- Outfielder
- Born: June 2, 1995 (age 31) San Mateo, California, U.S.
- Batted: LeftThrew: Right

MLB debut
- April 20, 2022, for the Oakland Athletics

Last MLB appearance
- April 27, 2022, for the Oakland Athletics

MLB statistics
- Batting average: .000
- Home runs: 0
- Runs batted in: 0
- Stats at Baseball Reference

Teams
- Oakland Athletics (2022);

= Mickey McDonald =

American baseball player (born 1995)

Raymond Mickey McDonald (born June 2, 1995) is an American former professional baseball outfielder. He played in Major League Baseball (MLB) for the Oakland Athletics in 2022.

==Early life==
Raymond Mickey McDonald was born on June 2, 1995, in San Mateo, California.

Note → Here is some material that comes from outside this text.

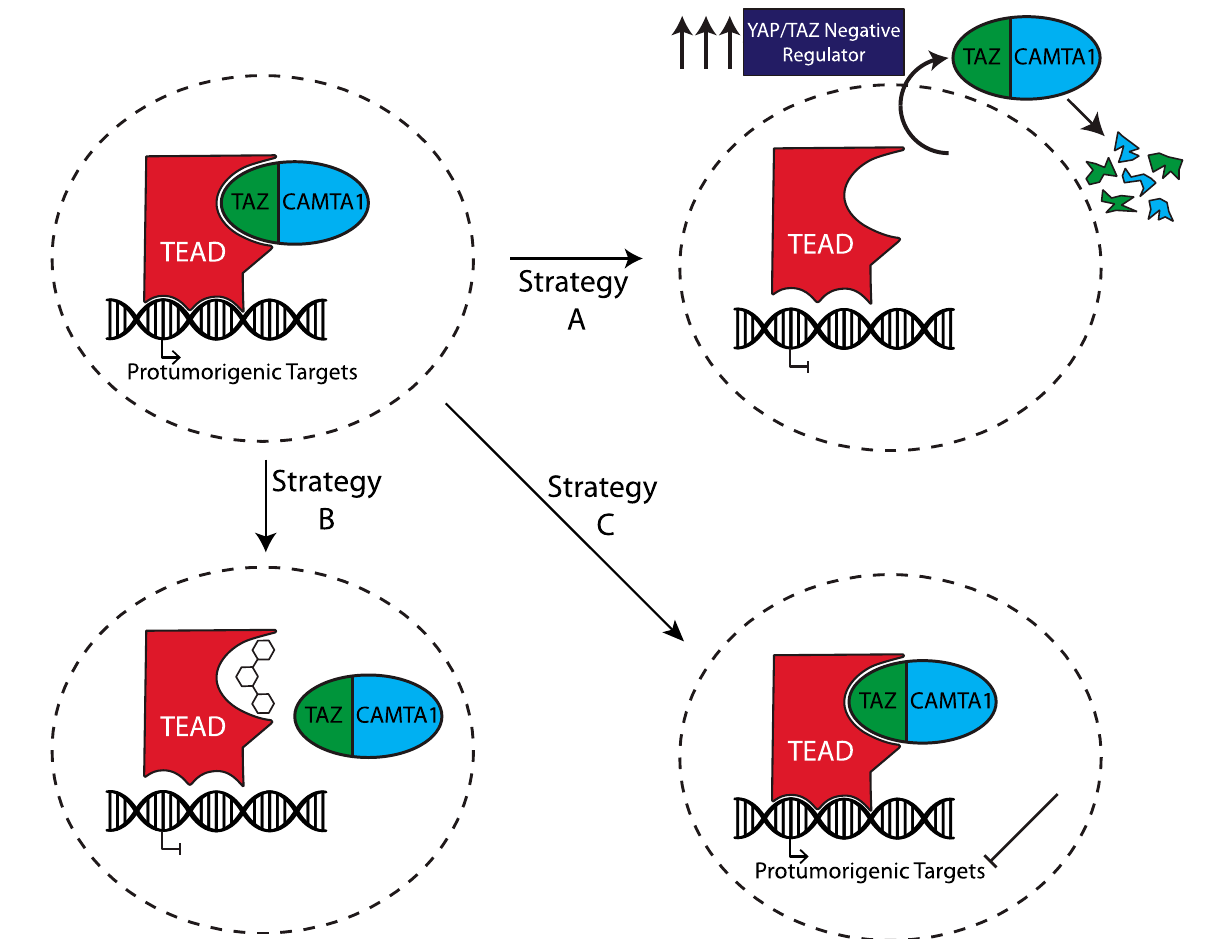
Figure 3. Strategies for targeting the oncogenic effects of TAZ–CAMTA1. Top left demonstrates the normal oncogenic effect of TC. Strategy A demonstrates inhibition of TC via increasing the action of negative regulators leading to cytoplasmic retention and degradation. Strategy B demonstrates inhibition by protein–protein interaction to disrupt the interaction between TC and TEAD proteins. Strategy C demonstrates inhibition of the downstream targets of TC/TEAD transcription, which promote oncogenesis.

He attended Junípero Serra High School in San Mateo, California, where he excelled in baseball.

==College career==
McDonald attended the University of Illinois Chicago and played college baseball for the UIC Flames.

==Professional career==
===Minor leagues===
McDonald was drafted by the Oakland Athletics in the 18th round, with the 531st overall selection, of the 2017 Major League Baseball draft. He played in 36 games during his first professional season, splitting time between the Arizona League Athletics and the Low-A Vermont Lake Monsters. In 2018, McDonald spent the year with the Single-A Beloit Snappers, slashing .284/.356/.353 with 2 home runs and 25 RBI in 110 games for the team. He appeared in 110 games again in 2019, splitting the season between the High-A Stockton Ports and the Double-A Midland RockHounds and hitting .235/.318/.289. McDonald did not play in a game in 2020 due to the cancellation of the minor league season because of the COVID-19 pandemic. McDonald spent the 2021 campaign split between Midland and the Triple-A Las Vegas Aviators, posting a .305/.402/.390 slash with 2 home runs and a career-high 38 RBI in 106 games between the two teams. He was assigned to Triple-A Las Vegas to begin the 2022 season.

===Major leagues===
On April 20, 2022, McDonald was selected to the 40-man roster and promoted to the major leagues for the first time. He made his MLB debut that day at Oakland Coliseum, appearing as a pinch hitter in the ninth inning against the Baltimore Orioles. McDonald appeared in four major league games, going 0-for-4 with 2 walks and 3 strikeouts before he was optioned back to Triple-A on April 29. He was designated for assignment the next day following the waiver claim of Domingo Tapia. McDonald cleared waivers and was sent outright to Triple-A Las Vegas on May 2. He played in 83 total games split between Midland and Las Vegas in 2022, batting .279/.381/.368 with three home runs, 23 RBI, and 11 stolen bases. McDonald was released by the Athletics organization on April 21, 2023.